Valerie’s Voice in La Ronge

Valerie G. Barnes Connell Jordan

Northern Advocate

There has been much grief in our communities and beyond recently, so I decided to use a editorial I wrote some time ago.

I have heard from some people they found it helpful, so I decided not the reninvent the wheel this month.

I’ve learned about the deaths of two friends this week.

They are people from different parts of the country, who have been part my life at different times, each with their own place.

It makes me aware that in our busy world it’s hard to find time to honour the lives of those who have been important to us during our lives.

We still live in a death-denying society, where the topic is viewed as taboo, or at least negative, although that is changing to some degree I hope.

We often still here some of the old adages such as “life goes on,” or “it was God’s will,” that come up when there has been a death.

These types of phrases or comments only serve to dismiss the pain of others who are grieving the loss of someone in their lives.

People are interrelated into our lives in many ways, and each person has a number of relationship in their lives.

Although we tend to look at those relationships that are, what we call blood-related, as the most important connections, this is not always so.

Often, people attend the funerals/celebrations of life for people, but are not there in the times of loneliness, a month or more down the road.

It’s important to keep up the connection with people, when they are open to phone calls, or visits, just to keep in touch.

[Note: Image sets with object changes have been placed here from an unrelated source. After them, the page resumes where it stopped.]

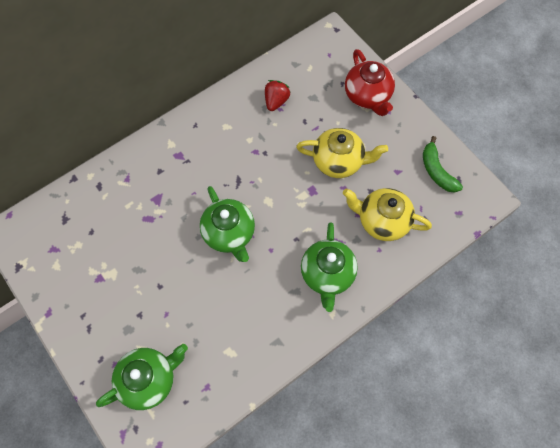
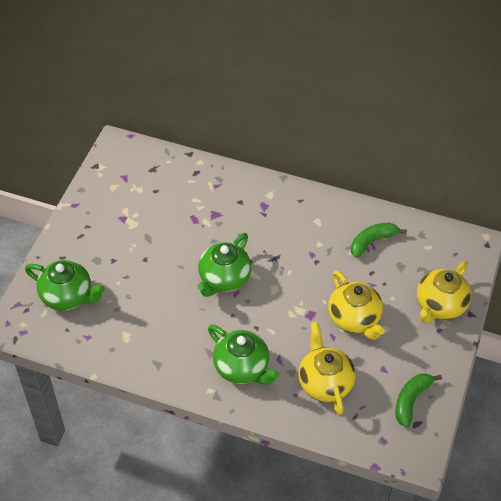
camera: 55 degrees right, 15 degrees down
red strawberry [265,80,290,111] -> green banana [351,222,407,258]
green teapot [301,222,358,312] -> green teapot turned 105 degrees counterclockwise [208,325,280,385]
red teapot [345,49,395,116] -> yellow teapot [417,261,472,323]

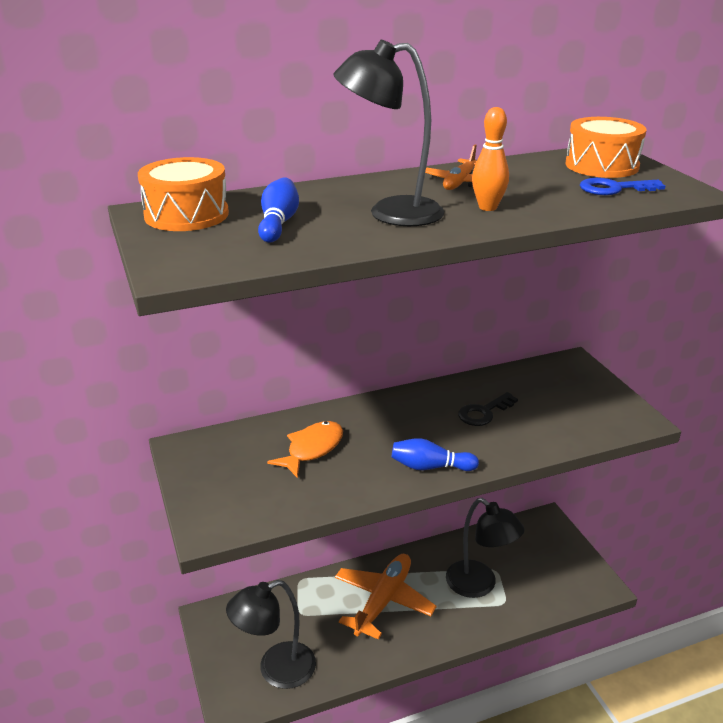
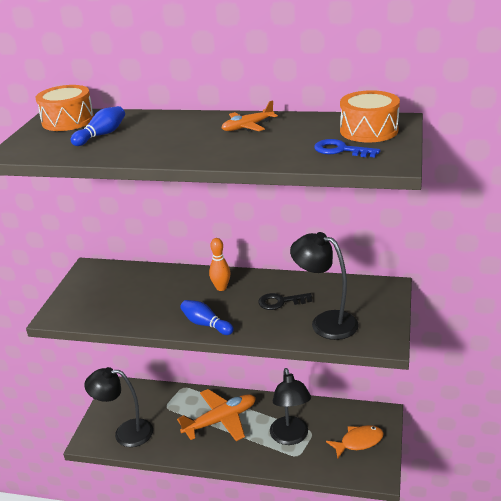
camera: 35 degrees right, 0 degrees up
orange fish [267,421,343,478] -> orange fish moved to [326,425,384,459]
black lamp [334,40,444,226] -> black lamp moved to [290,232,359,340]
orange bowling pin [472,107,509,211] -> orange bowling pin moved to [209,238,231,291]

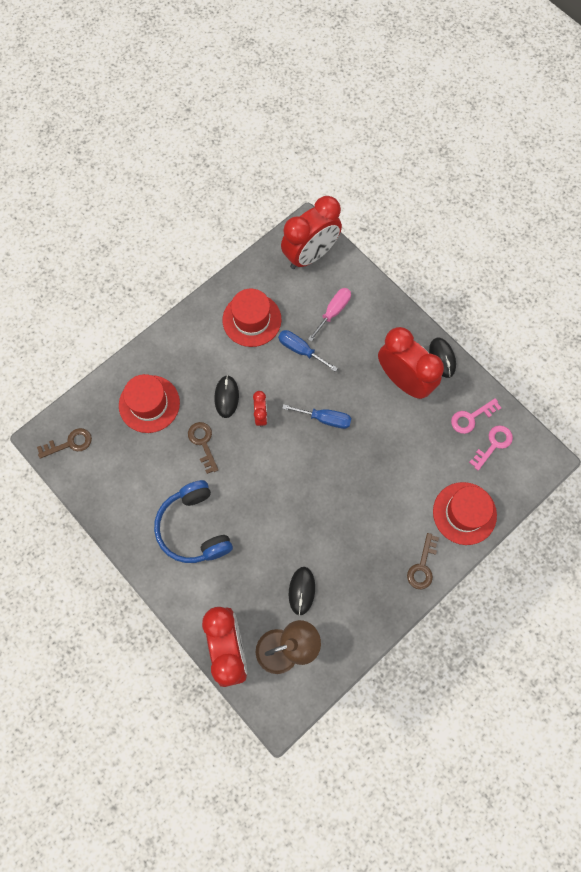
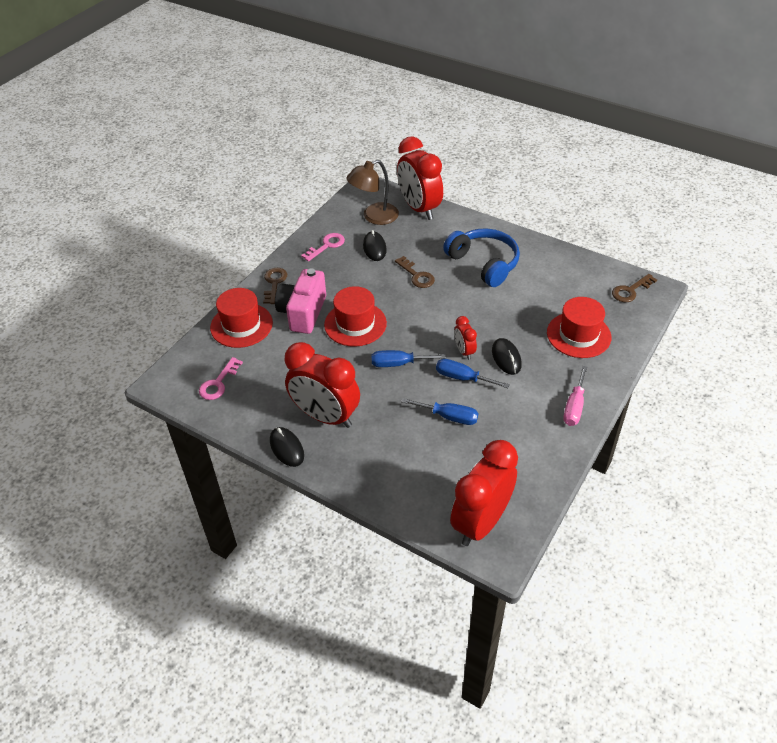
camera: 165 degrees right, 25 degrees down
brown key [188,422,218,474] -> brown key moved to [395,256,435,288]
red hat [223,289,281,347] -> red hat moved to [324,286,387,347]
pink screwdriver [308,288,351,342] -> pink screwdriver moved to [563,366,587,426]
pink key [451,398,501,434] -> pink key moved to [301,233,345,262]
none -> pink camera [275,268,326,334]
none -> blue screwdriver [436,359,510,388]

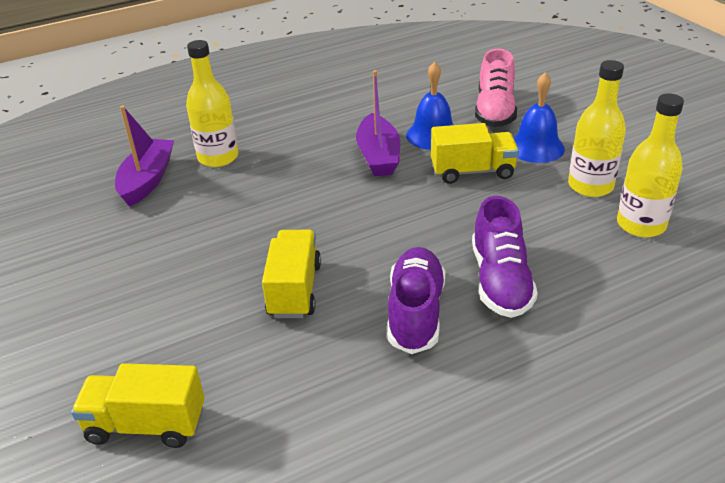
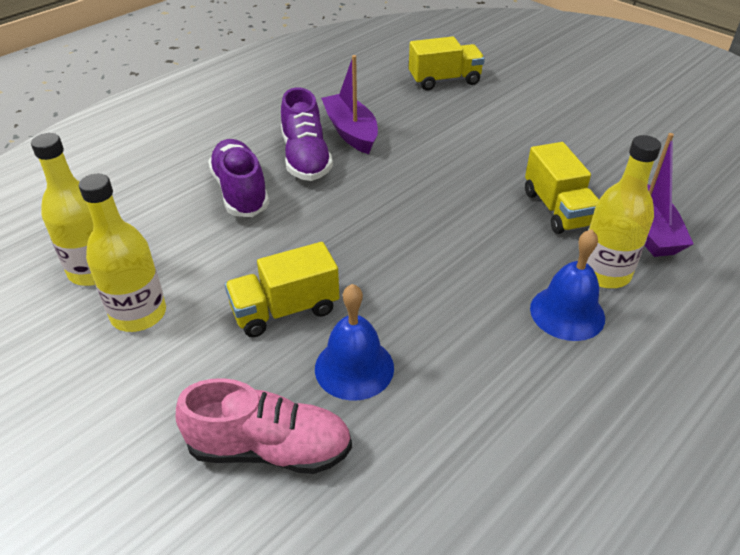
camera: 160 degrees right, 5 degrees up
yellow truck [262,230,321,318] -> yellow truck moved to [525,142,599,234]
purple boat [356,70,400,176] -> purple boat moved to [321,55,378,154]
pink shoe [475,48,517,127] -> pink shoe turned 105 degrees clockwise [176,378,352,474]
blue bell [514,72,565,163] -> blue bell moved to [530,229,605,341]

And be open to talk about the person they mourn, when they are open to it.

Many people, including my two friends, have had a great impact on my life, but they were not blood relations, unless I look at relationship from a different perspective.

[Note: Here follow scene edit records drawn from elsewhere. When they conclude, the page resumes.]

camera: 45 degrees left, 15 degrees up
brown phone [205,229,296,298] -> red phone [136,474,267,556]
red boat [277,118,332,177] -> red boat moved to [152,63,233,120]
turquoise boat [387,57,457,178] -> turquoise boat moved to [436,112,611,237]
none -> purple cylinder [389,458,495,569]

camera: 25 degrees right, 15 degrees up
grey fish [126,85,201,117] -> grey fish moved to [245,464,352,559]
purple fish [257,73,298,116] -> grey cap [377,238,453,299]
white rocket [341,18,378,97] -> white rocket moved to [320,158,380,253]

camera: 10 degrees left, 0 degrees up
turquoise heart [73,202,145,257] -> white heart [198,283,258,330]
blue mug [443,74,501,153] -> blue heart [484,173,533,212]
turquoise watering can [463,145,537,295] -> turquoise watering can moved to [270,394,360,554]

Many aboriginal communities view the connection of people and the environment in terms of relationship, we’re related to all aspects. It’s one I really connect with, but, not everyone is comfortable with.

I remember working in a small community several years ago. Five people in the community died in a very short time, three in one week.

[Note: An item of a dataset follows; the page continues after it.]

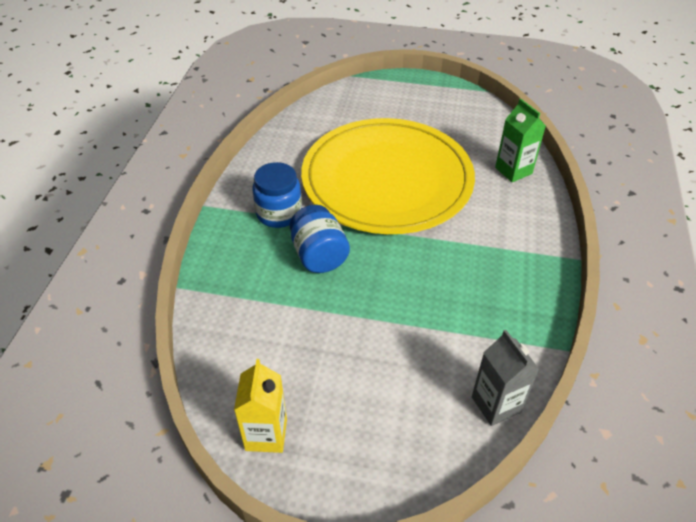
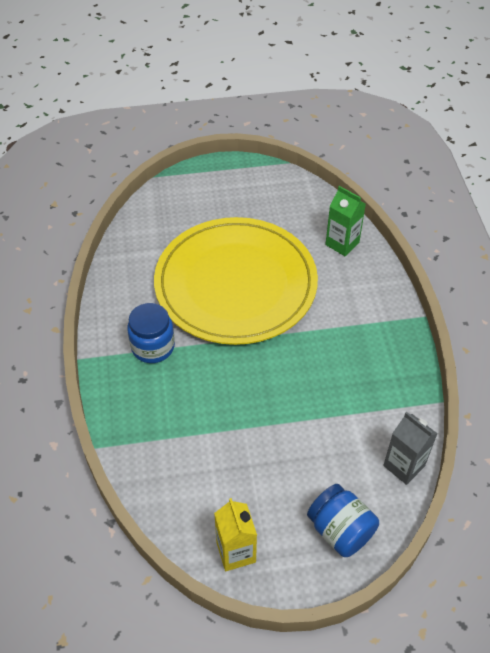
camera: 20 degrees left, 5 degrees up
blue jar [290,205,350,273] -> blue jar moved to [307,484,379,557]

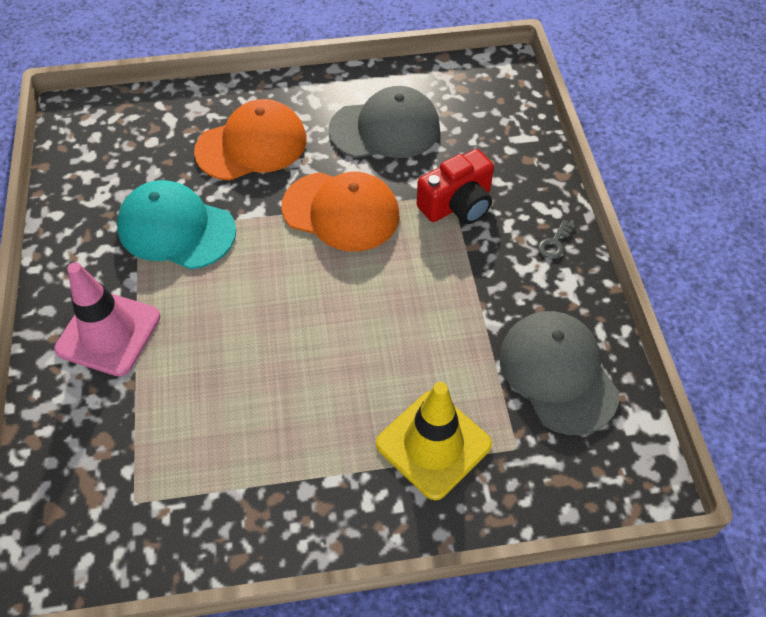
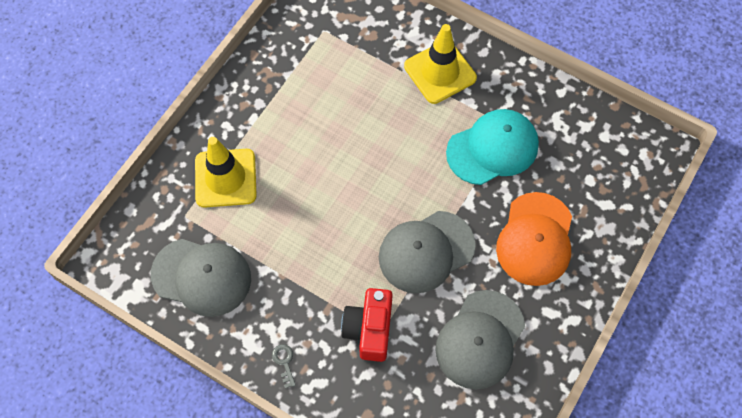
camera: 130 degrees right, 10 degrees up
pink traffic cone [54,262,160,376] -> yellow traffic cone [404,24,477,104]
orange cap [282,172,400,252] -> grey cap [379,211,476,293]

The whole community was impacted by the deaths of those people, but, most of the focus was on the families of these people.

There were two businessmen in the community, who, I’m assuming because of their positions in the community, were always asked to be pallbearers at funerals.

These two men were there as pallbearers at all five funerals, and it was only after some conversation with them that I came to realize the impact the lives of these five people had had on them.

The people were not related to each other, were of different age groups, but, had been part of the lives of each of the two men over a long period of time.

No one noticed that impact.

In the last few years, we have come to learn more about the importance of grieving in our lives.

We know some of the aspects of grief, shock, the anger, denial, depression, and acceptance.

People don’t neatly go through the different stages, one after the other, and come out the other end.

Many times we can go back and forth among the stages. There is no time limit on grieving, the death of someone in our lives leaves our lives changed.

It is important to honour the time of grieving that people need to take, to reassure them that it’s normal to grieve the loss of another person in their lives.

We are also at the time of year when the natural vegetation is dying off to make way for winter.

Our days are getting shorter and our nights longer, a difficult time of year for many people.

Many people suffer from the deprivation of light at this time of year; it causes havoc in their lives.

But, it’s also a time of year, when animals slow down, many hibernate during the winter.

We human beings try to keep going at the same rate as any other time of year, when all around us is calling on us to slow up a bit.

It’s in the quieter times that I can take the opportunity to remember my two friends.

I was with my one friend on the eve of his 50th wedding anniversary and I remember asking him what it’s like to have been married for 50 years.

His immediate response was, “It’s been an adventure.”

Life is an adventure, and the times we come face to face with death in our lives, are also times that bring us closer to life.

Death is part of the adventure of life, it’s a hard part, and the grief of those who are affected by a death, needs to be respected.